The New Zealand Herald on Thursday reported a bubble would be at least three weeks away because of logistics.
That includes airports and airlines implementing necessary safety precautions and systems.
Jacinda Ardern has stopped short of speculating on when the bubble may be launched.
“We haven’t put precise dates around it just because we want to make sure when we announce it, we can give something definitive to people,” she previously said.
Australian Trade Minister Dan Tehan early last week said Singapore was hoping to get involved in travel arrangements.
“We’ve obviously attempted to open up a bubble with New Zealand. At the moment, that’s a one-way bubble,” he told Sunrise.

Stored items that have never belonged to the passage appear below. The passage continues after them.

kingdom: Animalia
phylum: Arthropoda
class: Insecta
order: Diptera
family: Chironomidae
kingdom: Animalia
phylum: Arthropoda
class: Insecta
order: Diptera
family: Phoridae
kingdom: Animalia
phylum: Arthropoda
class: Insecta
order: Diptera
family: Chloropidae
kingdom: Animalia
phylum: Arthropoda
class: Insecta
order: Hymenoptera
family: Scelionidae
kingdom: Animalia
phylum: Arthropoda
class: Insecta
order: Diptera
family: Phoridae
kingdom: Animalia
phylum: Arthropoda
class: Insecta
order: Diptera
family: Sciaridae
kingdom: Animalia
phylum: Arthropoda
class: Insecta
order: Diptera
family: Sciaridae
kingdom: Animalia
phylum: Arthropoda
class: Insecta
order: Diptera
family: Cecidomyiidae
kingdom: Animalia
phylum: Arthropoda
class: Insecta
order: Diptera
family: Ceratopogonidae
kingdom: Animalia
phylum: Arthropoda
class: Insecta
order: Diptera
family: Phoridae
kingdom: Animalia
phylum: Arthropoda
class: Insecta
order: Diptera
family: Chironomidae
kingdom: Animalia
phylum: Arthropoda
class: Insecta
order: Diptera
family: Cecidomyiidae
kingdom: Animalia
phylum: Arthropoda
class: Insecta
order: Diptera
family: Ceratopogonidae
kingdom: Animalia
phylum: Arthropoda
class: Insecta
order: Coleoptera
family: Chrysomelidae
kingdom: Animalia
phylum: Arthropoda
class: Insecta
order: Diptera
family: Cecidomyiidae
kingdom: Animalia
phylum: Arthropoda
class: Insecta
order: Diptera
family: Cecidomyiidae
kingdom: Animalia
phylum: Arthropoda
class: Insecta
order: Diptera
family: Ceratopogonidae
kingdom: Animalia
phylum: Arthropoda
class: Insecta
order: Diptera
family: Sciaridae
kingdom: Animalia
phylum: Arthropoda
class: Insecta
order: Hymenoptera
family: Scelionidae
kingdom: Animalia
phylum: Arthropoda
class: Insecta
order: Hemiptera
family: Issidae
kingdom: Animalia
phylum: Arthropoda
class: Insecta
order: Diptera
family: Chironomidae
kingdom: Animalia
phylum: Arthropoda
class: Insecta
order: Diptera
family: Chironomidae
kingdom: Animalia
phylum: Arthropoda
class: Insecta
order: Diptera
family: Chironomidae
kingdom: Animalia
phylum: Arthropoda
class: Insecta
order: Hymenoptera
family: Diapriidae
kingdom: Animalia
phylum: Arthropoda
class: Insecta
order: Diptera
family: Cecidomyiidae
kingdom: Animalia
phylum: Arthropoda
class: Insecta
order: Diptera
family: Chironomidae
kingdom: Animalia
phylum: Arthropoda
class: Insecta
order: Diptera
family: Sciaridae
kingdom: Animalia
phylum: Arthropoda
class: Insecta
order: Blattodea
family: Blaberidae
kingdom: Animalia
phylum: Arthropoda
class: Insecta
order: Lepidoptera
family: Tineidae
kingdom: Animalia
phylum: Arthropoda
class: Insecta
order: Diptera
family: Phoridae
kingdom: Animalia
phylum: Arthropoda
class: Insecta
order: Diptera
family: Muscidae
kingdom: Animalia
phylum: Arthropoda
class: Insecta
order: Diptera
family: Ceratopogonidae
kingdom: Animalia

“We’re hoping New Zealand will allow Australians in without quarantining in coming months and Singapore have expressed an interest, when I put it to them.”
“If we could get that bubble expanded between New Zealand, Australia and Singapore, or one just operating with Singapore itself, that would be another step in the right direction.”
But for now, from New Zealand’s perspective at least, the focus is on a trans-Tasman arrangement.
“Australia is the country that most closely mirrors both our strategy and our management at the borders,” she said.
New Zealanders have been allowed to travel quarantine-free into Australia’s eastern states since October.
The arrangement was close to being made reciprocal at the end of 2020 before the Northern Beaches outbreak.